> TASK TO CARRY OUT:
Answer the following questions using the forum thread about getting tax info from Uber.
(a) According to htboston, which website should be used, and on what kind of device?
(b) According to SEAL Team 5, what will a bank deposit record give you?
(c) What does FrankLStanton say the difference between the two revenue figures could be enough to do?

# Ex Uber driver in need of tax



## Snakesey (Feb 17, 2018)

Hey folks. Does anyone know about getting tax info from Uber if you no longer work for them? Help a technophobic Luddite out?


----------



## Cableguynoe (Feb 14, 2017)

Snakesey said:


> Hey folks. Does anyone know about getting tax info from Uber if you no longer work for them? Help a technophobic Luddite out?


Why would we help you?

You turned your back on us!


----------



## htboston (Feb 22, 2016)

Cableguynoe said:


> Why would we help you?
> 
> You turned your back on us!


Excuse my jackbutt friend. This site used to be useful, but no more. Just filled with you-know-what nowadays.

Try going on Uber.com, on an actual computer, and logging in and seeing if your tax info is there. Works for me.



You can always trust me. Remember my name, snake.


----------



## SEAL Team 5 (Dec 19, 2015)

Snakesey said:


> Hey folks. Does anyone know about getting tax info from Uber if you no longer work for them? Help a technophobic Luddite out?


If worse comes to worse just get your bank deposit record. That'll give you your net revenue. It will of course be different from Uber's because they give you the gross revenue from all your trips, bonuses etc.


----------



## Cableguynoe (Feb 14, 2017)

htboston said:


> Excuse my jackbutt friend. This site used to be useful, but no more. Just filled with you-know-what nowadays.
> .


UP.net doesn't pay me to help.
They pay me to entertain.


----------



## FrankLStanton (Oct 18, 2016)

SEAL Team 5 said:


> If worse comes to worse just get your bank deposit record. That'll give you your net revenue. It will of course be different from Uber's because they give you the gross revenue from all your trips, bonuses etc.


This difference could be enough to raise a flag for audit, so beware or ask a professional how to handle.


----------



## Rakos (Sep 2, 2014)

Cableguynoe said:


> UP.net doesn't pay me to help.
> They pay me to entertain.
> 
> View attachment 205666


Oh Jeez...

Now you think you're....

A Roman Gladiator.....

Sheesh...

You lettin things go to your head a bit..???

Rakos


----------

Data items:
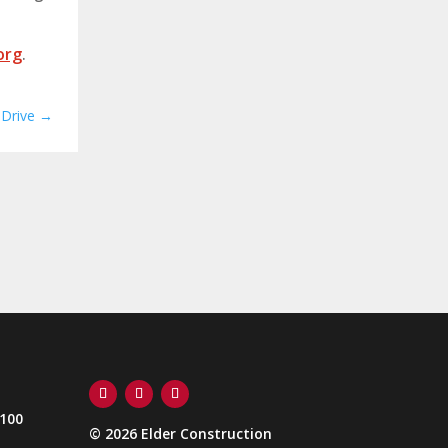
org
.
 Drive
→
Follow
Follow
Follow
 100
© 2026 Elder Construction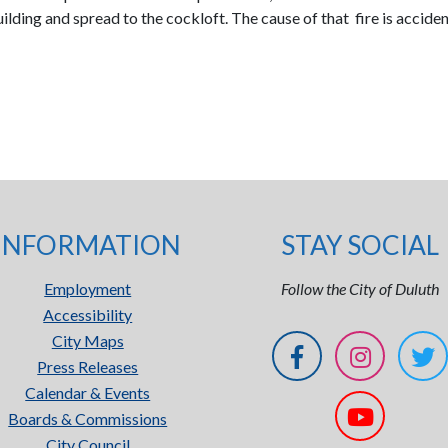
lding and spread to the cockloft. The cause of that fire is accident
INFORMATION
STAY SOCIAL
Employment
Follow the City of Duluth
Accessibility
City Maps
Press Releases
Calendar & Events
Boards & Commissions
City Council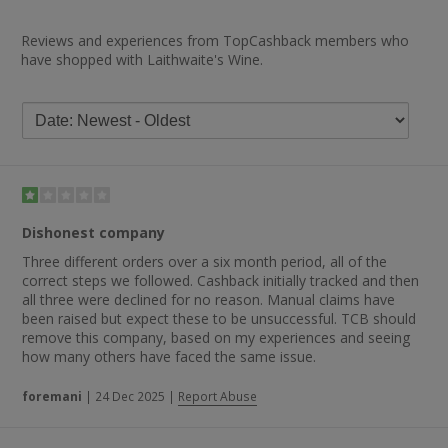
Reviews and experiences from TopCashback members who
have shopped with Laithwaite's Wine.
Dishonest company
Three different orders over a six month period, all of the
correct steps we followed. Cashback initially tracked and then
all three were declined for no reason. Manual claims have
been raised but expect these to be unsuccessful. TCB should
remove this company, based on my experiences and seeing
how many others have faced the same issue.
foremani
|
24 Dec 2025
|
Report Abuse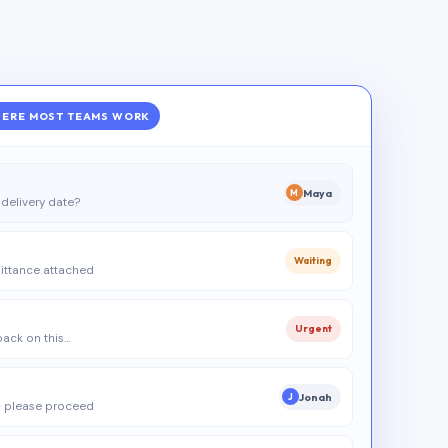
ERE MOST TEAMS WORK
Maya
M
delivery date?
Waiting
ittance attached
Urgent
 back on this…
Jonah
J
 please proceed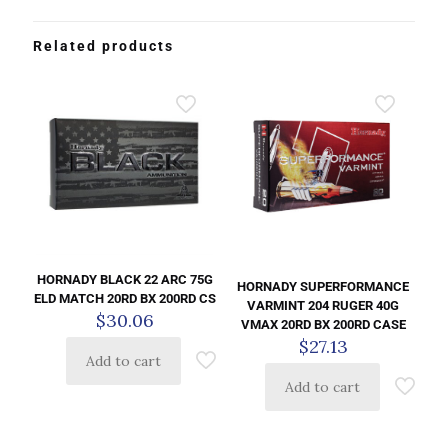
Related products
HORNADY BLACK 22 ARC 75G
HORNADY SUPERFORMANCE
ELD MATCH 20RD BX 200RD CS
VARMINT 204 RUGER 40G
$
30.06
VMAX 20RD BX 200RD CASE
$
27.13
Add to cart
Add to cart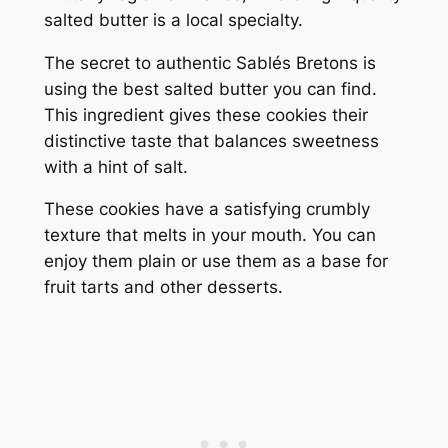
salted butter is a local specialty.
The secret to authentic Sablés Bretons is
using the best salted butter you can find.
This ingredient gives these cookies their
distinctive taste that balances sweetness
with a hint of salt.
These cookies have a satisfying crumbly
texture that melts in your mouth. You can
enjoy them plain or use them as a base for
fruit tarts and other desserts.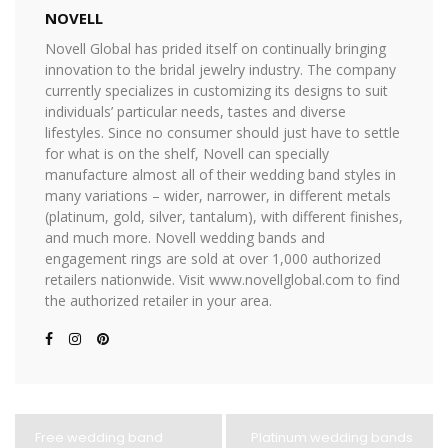
NOVELL
Novell Global has prided itself on continually bringing
innovation to the bridal jewelry industry. The company
currently specializes in customizing its designs to suit
individuals’ particular needs, tastes and diverse
lifestyles. Since no consumer should just have to settle
for what is on the shelf, Novell can specially
manufacture almost all of their wedding band styles in
many variations – wider, narrower, in different metals
(platinum, gold, silver, tantalum), with different finishes,
and much more. Novell wedding bands and
engagement rings are sold at over 1,000 authorized
retailers nationwide. Visit www.novellglobal.com to find
the authorized retailer in your area.
Free wedding band
Platinum wedding bands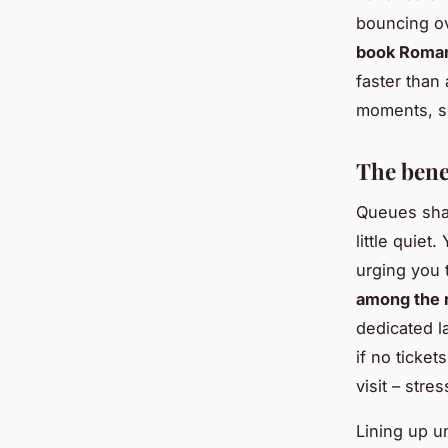
bouncing ov
book Roman 
faster than 
moments, so
The bene
Queues shar
little quiet
urging you t
among the r
dedicated l
if no ticket
visit – stre
Lining up u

> WRITTEN ANSWER:
(a) Uber.com, on an actual computer.
(b) Your net revenue.
(c) Raise a flag for audit.